*** DATA TO USE ***

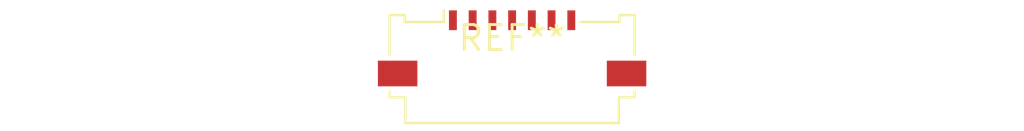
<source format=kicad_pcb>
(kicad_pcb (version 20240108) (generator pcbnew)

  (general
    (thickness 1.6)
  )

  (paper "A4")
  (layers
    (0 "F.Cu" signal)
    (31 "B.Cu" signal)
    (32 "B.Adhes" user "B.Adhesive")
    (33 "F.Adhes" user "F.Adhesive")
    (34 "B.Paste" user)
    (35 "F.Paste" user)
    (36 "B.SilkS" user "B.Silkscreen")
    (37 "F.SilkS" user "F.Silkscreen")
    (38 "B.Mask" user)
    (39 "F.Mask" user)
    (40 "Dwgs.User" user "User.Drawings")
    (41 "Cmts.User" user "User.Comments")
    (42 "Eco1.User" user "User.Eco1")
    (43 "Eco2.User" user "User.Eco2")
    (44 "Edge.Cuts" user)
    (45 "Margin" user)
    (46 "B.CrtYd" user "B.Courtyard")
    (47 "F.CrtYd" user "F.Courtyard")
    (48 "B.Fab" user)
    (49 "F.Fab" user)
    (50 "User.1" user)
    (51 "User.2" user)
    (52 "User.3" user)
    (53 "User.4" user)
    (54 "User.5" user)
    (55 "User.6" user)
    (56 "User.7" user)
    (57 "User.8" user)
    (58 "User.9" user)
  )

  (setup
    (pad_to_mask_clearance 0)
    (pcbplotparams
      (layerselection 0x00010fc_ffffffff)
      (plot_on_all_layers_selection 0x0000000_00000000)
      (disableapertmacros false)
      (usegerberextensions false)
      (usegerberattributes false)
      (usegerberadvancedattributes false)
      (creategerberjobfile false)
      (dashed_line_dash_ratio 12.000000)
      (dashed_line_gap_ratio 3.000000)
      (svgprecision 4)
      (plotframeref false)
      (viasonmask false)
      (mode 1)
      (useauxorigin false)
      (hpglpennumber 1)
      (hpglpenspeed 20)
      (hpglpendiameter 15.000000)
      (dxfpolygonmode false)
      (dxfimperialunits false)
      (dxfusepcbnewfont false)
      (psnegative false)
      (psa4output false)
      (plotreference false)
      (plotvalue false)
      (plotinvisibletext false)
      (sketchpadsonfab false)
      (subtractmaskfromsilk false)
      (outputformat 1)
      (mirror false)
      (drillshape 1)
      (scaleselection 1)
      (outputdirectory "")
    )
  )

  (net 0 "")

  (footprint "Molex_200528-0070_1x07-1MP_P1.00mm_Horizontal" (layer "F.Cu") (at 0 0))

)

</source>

***

▶ _DIRECTIONS FOR THIS TASK_: Filter the records for the string "Adhes" and copy every line that holds it.

▶ _EXERCISE ANSWER_:
    (32 "B.Adhes" user "B.Adhesive")
    (33 "F.Adhes" user "F.Adhesive")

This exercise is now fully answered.